‘Nicht spicken!’, riep Carl Sicherer tegen zijn leerlingen als zij probeerden tijdens hun examens af te kijken. De Duitser, die van 1850 tot 1880 lesgaf in Leiden, heeft een blijvende invloed op het Nederlandse schoolvocabulaire, weet het online-geschiedenismagazine Historiek. Stechelen, foetelen, kiepen en smokkelen – destijds gangbare uitdrukkingen voor afkijken – maakten plaats voor het hedendaagse spieken.

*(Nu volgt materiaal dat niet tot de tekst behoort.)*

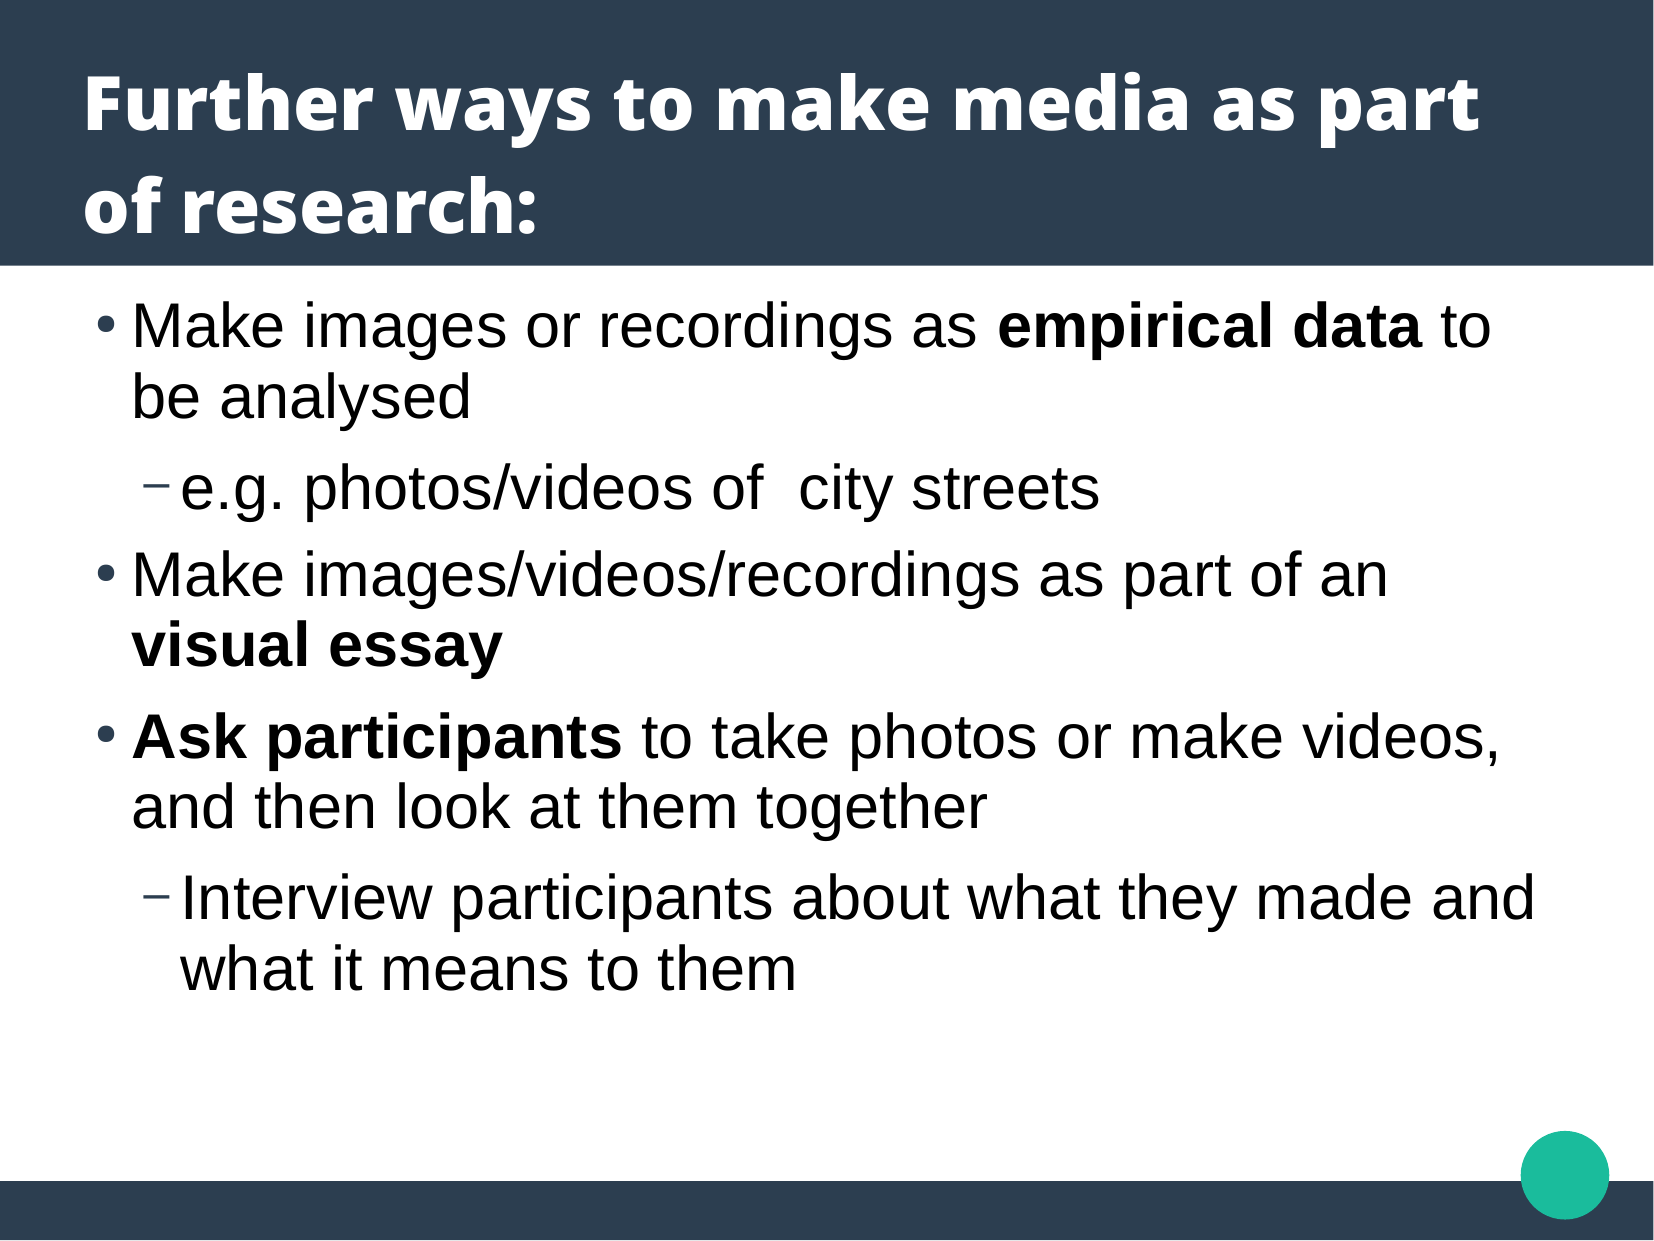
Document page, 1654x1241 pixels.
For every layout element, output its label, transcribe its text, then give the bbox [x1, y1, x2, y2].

title Further ways to make media as part of research: [82, 49, 1571, 257]
list Make images or recordings as empirical data to be analysed e.g. photos/videos of city streets Make images/videos/recordings as part of an visual essay Ask participants to take photos or make videos, and then look at them together Interview participants about what they made and what it means to them [82, 290, 1571, 1010]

Spieken is van alle tijden. Maar niet onschuldig als het de kinderlijke naïviteit ontstijgt en er sprake is van een patroon van structureel bedrog. Deze week moest accountantskantoor Deloitte met de billen bloot, terwijl eerder al honderden accountants van concurrent KPMG geknoeid bleken te hebben bij hun wettelijk verplichte bijscholing, waaronder nota bene toetsen op het vlak van integriteit. Het gesjoemel bleek overigens niet alleen schering en inslag bij overwerkte junioren. Bij Deloitte stapte de hoogste accountantsbaas op, terwijl bij KPMG de voorzitter van de toezichthoudende (!) commissarissen moest gaan. Over voorbeeldfunctie gesproken.

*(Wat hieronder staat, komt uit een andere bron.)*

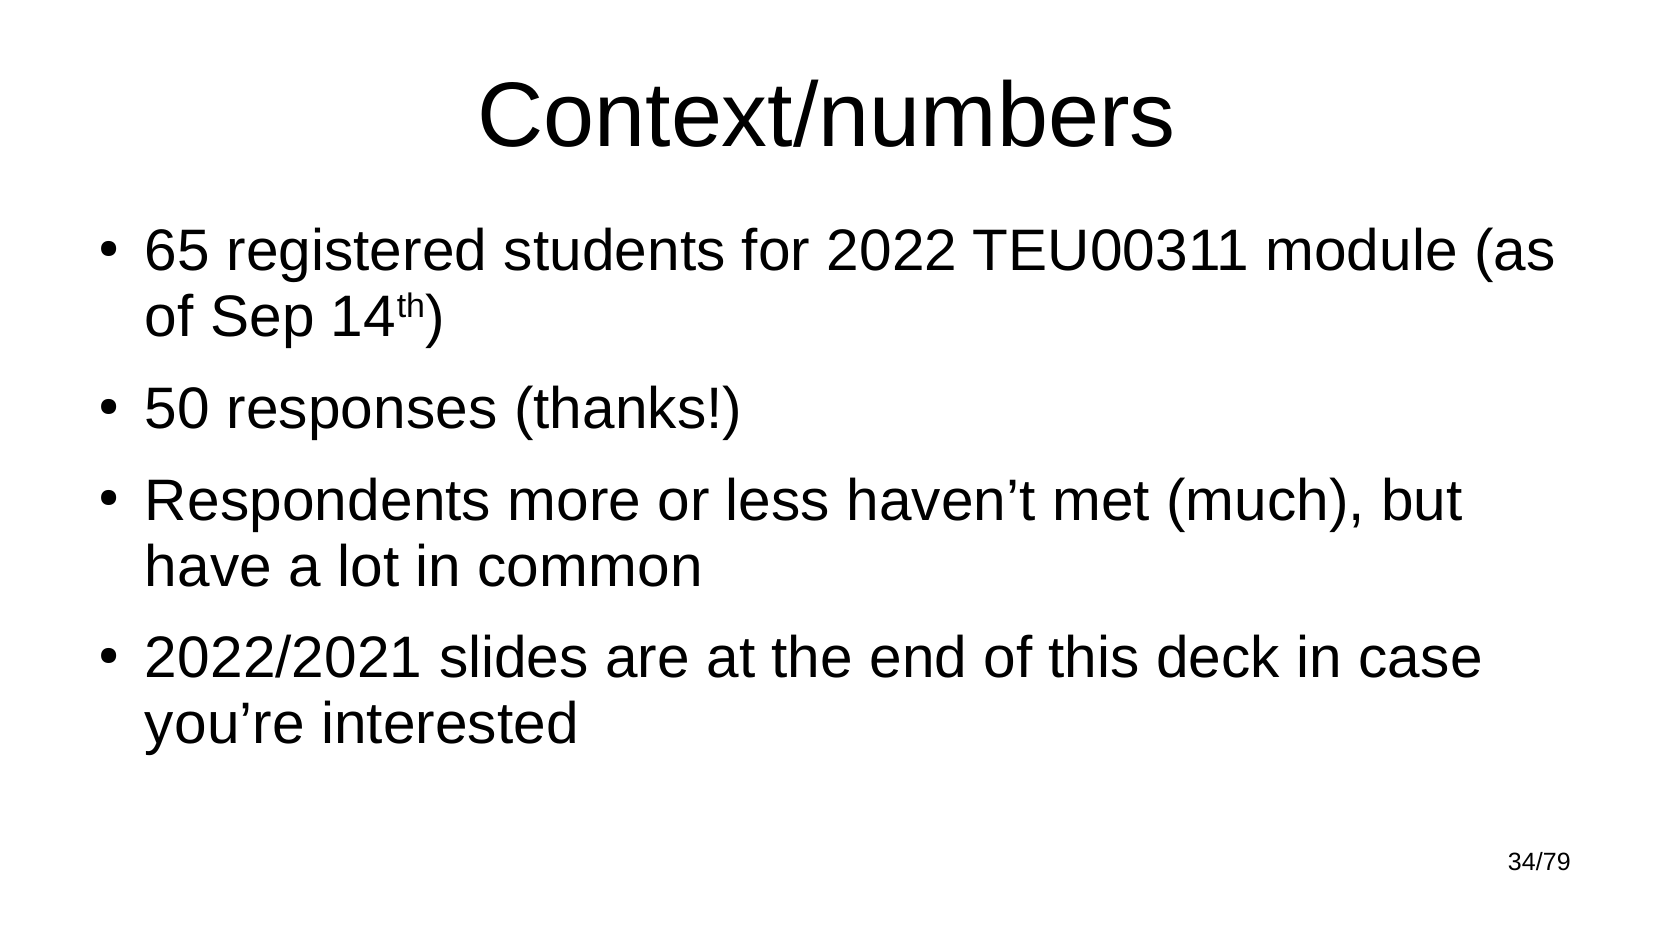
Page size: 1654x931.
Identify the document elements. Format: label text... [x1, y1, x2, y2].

list 65 registered students for 2022 TEU00311 module (as of Sep 14th) 50 responses (thanks!) Respondents more or less haven’t met (much), but have a lot in common 2022/2021 slides are at the end of this deck in case you’re interested [82, 217, 1571, 758]
title Context/numbers [82, 37, 1571, 193]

Waarom is juist examenfraude door een accountant zo kwalijk en schadelijk? Accountant is niet zomaar een beroep, het heeft een publieke vertrouwensfunctie. (Middel)grote bedrijven en organisaties hebben de wettelijke verplichting hun financiën te laten controleren door de gecertificeerde rekenmeesters. Hun handtekening is dus niet zomaar een krabbeltje, die staat ergens voor: betrouwbaarheid en integriteit. Tenminste, dat is het idee. Maar wat is een handtekening waard als diegene die hem plaatst zijn eigen onkreukbaarheid met een korreltje zout neemt?

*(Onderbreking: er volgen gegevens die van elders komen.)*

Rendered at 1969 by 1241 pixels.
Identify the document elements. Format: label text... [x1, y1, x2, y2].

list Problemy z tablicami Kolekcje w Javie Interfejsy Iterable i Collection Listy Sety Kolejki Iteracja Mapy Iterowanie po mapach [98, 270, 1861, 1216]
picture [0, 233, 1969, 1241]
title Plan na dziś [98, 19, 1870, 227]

De leugens van machtigen zorgen voor wantrouwen jegens regeringen en bedrijven, schrijft filosoof Sam Harris in zijn boekje Waarom je nooit moet liegen. ‘Leugens zijn het sociale equivalent van giftig afval – iedereen wordt mogelijk geschaad door hun verspreiding.’ Zolang mensen met een maatschappelijke voorbeeldfunctie denken weg te kunnen komen met leugens of niet-integer handelen, zal het publieke vertrouwen blijven dalen. Meer dan 62 procent van de Nederlanders vindt nu al dat het de verkeerde kant op gaat, peilde het SCP, tegenover 46 procent vorig jaar. Wanneer onze hoogste leiders ‘liegen geen doodzonde vinden’, zich bonnetjes, sms’jes, dividendbelasting-memo’s en gesprekken over functies elders niet weten te herinneren, blijven kiezers hun intenties wantrouwen. Niet voor niets zien zovelen in Omtzigt een heiland – het levende bewijs op aarde van eerlijkheid. Politicoloog Tom van der Meer zegt het treffend: ‘We zitten niet in een vertrouwenscrisis, maar een betrouwbaarheidscrisis.’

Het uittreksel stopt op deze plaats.